Any row that is not clearly satisfied becomes a defect in the action register — not a future discussion topic, but a concrete item that must be resolved before the design is approved.
Defect Severity Classification
Not every issue raised in a review carries equal weight. Using a three-level severity scale keeps the team focused on what matters and prevents minor stylistic comments from blocking progress:
- Critical — a requirement is not satisfied, or the design introduces a security vulnerability, a data-loss risk, or a fundamental architectural contradiction. The design cannot be approved until all critical defects are resolved.
- Major — the design satisfies the requirement in principle but is ambiguous, incomplete, or likely to cause integration problems. Must be resolved before development begins, but does not block approval if the owner commits to a resolution plan.
- Minor — a naming inconsistency, a missing label on a diagram, or a note that would improve clarity. The author fixes these at her own discretion; they do not hold up approval.
The Action Register
The action register is the single most important output of any review. It is a structured log with one row per issue, containing at minimum:
- ID — a unique sequential number (AR-001, AR-002, …).
- Description — a clear, unambiguous statement of the problem, not the solution.
- Severity — Critical / Major / Minor.
- Requirement reference — the REQ-ID(s) that the defect violates or threatens.
- Owner — the person responsible for resolving it (usually, but not always, the author).
- Due date — agreed in the room; not left open-ended.
- Status — Open / In Progress / Resolved / Verified.
Example rows from an action register for a logistics platform review:
Online Store Case Study: Catching a Critical Gap
An online store is planning a loyalty-points module. The SRS contains REQ-044: "Points balances shall be consistent across all sessions — a customer who earns points on mobile must see the updated balance immediately on web." The design team proposes a simple database read from a loyalty_points table on each page load. A reviewer consulting the checklist asks: "The design shows a single read query, but the SRS requires immediate consistency across sessions.
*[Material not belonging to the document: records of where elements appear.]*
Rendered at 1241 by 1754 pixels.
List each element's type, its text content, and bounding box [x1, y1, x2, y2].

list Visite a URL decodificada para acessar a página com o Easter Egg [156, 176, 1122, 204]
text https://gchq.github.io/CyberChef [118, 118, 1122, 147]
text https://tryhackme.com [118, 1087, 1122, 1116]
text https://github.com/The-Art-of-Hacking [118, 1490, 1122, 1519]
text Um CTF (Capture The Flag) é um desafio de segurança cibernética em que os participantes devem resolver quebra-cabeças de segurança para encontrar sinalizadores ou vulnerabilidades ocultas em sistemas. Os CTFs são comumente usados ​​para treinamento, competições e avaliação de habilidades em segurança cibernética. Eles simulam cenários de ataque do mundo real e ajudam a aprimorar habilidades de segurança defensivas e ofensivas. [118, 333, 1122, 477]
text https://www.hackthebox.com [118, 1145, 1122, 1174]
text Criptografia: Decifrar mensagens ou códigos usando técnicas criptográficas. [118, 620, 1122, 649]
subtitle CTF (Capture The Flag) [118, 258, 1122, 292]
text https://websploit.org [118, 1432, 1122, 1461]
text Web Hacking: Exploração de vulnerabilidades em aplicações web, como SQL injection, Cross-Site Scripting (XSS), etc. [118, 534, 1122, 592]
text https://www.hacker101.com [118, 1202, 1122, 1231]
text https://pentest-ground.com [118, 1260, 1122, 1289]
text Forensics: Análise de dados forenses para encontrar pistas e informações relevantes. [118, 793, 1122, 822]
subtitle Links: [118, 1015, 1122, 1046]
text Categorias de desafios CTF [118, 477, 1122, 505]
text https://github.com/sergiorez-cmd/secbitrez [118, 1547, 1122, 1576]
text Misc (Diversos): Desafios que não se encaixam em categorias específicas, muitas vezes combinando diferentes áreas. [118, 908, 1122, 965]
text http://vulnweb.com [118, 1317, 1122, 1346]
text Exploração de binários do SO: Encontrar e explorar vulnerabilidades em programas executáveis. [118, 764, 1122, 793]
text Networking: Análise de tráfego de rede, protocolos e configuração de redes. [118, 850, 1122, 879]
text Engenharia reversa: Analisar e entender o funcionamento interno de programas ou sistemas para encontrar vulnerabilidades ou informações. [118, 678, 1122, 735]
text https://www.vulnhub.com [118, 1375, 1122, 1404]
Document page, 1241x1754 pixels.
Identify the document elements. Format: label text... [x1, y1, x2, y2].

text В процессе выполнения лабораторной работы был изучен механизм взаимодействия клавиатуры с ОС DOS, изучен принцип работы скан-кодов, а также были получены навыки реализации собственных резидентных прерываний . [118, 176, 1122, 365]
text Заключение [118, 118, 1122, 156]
If two sessions write simultaneously — one redeeming and one earning — which wins?" The author realises the design has no optimistic locking or atomic transaction boundary around point operations. This is logged as Critical, the design is revised to use a serialised transaction, and the checklist row is marked satisfied after verification. Without the review, this race condition would have surfaced as a customer-facing bug under load.
What Happens After the Review
The review is not complete when the meeting ends — it is complete when every Critical and Major action item in the register has been closed and verified. The moderator marks the review as Approved, Approved with Conditions, or Requires Re-review. Only an Approved or Approved with Conditions (where the conditions are minor) status clears the design to enter the build phase. A Requires Re-review verdict means the author must revise the design and submit it for a second formal review — a cost that is still far less than discovering the same defects in system testing.
The signed review record — checklist, action register, and final verdict — is archived as a permanent part of the project documentation. When a requirements audit is performed months later, this record provides traceable evidence that every requirement was consciously evaluated against the design before development began.